Less than 24 hours later, I was once again standing in the patient’s room, my stomach sinking with the realization that this was going to be the end. Surgery was scouring through his CT scans and pacing down the hallways arguing with their attendings on the phone about how best to approach this operation. The MAR was hurrying down the hall, his face grim. His wife was standing beside me, waiting for some kind of reassurance—reassurance that I could not give.
When the patient’s daughter arrived, we sat them down in a bland family waiting room to talk. And this time, words almost failed me. The MAR started talking. “He won’t make it through the surgery. His heart can’t take it.”
Both his wife and his daughter looked at me, waiting for my judgement. 26 letters.

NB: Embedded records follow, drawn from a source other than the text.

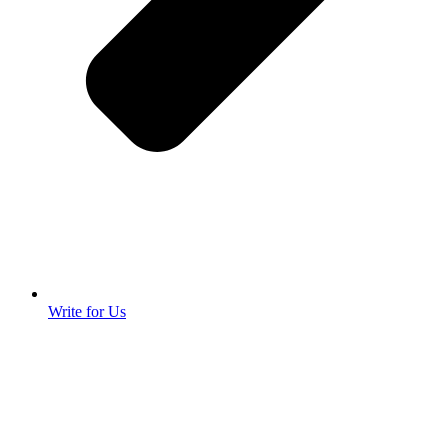
Write for Us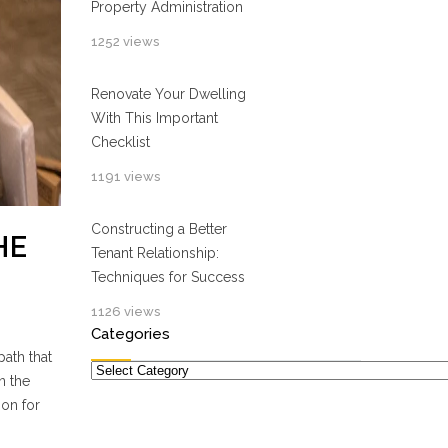
Property Administration
1252 views
Renovate Your Dwelling
With This Important
Checklist
1191 views
Constructing a Better
HE
Tenant Relationship:
Techniques for Success
1126 views
Categories
path that
Categories
n the
ion for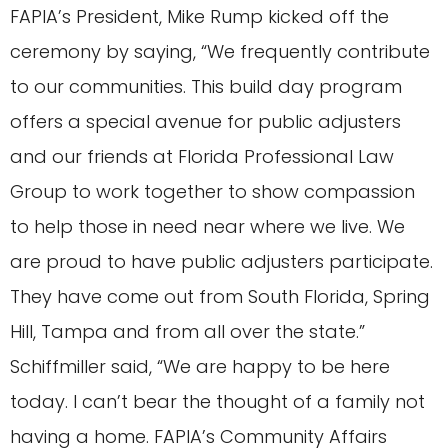
FAPIA’s President, Mike Rump kicked off the
ceremony by saying, “We frequently contribute
to our communities. This build day program
offers a special avenue for public adjusters
and our friends at Florida Professional Law
Group to work together to show compassion
to help those in need near where we live. We
are proud to have public adjusters participate.
They have come out from South Florida, Spring
Hill, Tampa and from all over the state.”
Schiffmiller said, “We are happy to be here
today. I can’t bear the thought of a family not
having a home. FAPIA’s Community Affairs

All I had to do was form them into the hardest words I’d ever had to say. I had to give them the death sentence. So I said the words that meant nothing—“I’m sorry”—and then the words that meant everything—“he’s going to die.”
His wife cried. His daughter nodded. And everything changed. The moment that had been chalked up as a win for doctorhood when he was gearing up for rehab suddenly turned into a devastating, shocking loss. 26 letters, turned into words, turned into promises that I could not keep.
I learned that day just how much impact our words can have. They can give a family hope… or take it all away. They can offer a new life… or pronounce a death. They can be nothing… or they can mean everything. We can never take our words back; once they’re said, they’ve been assigned meaning. All we can really do is say what we mean… and hope that we can mean what we say.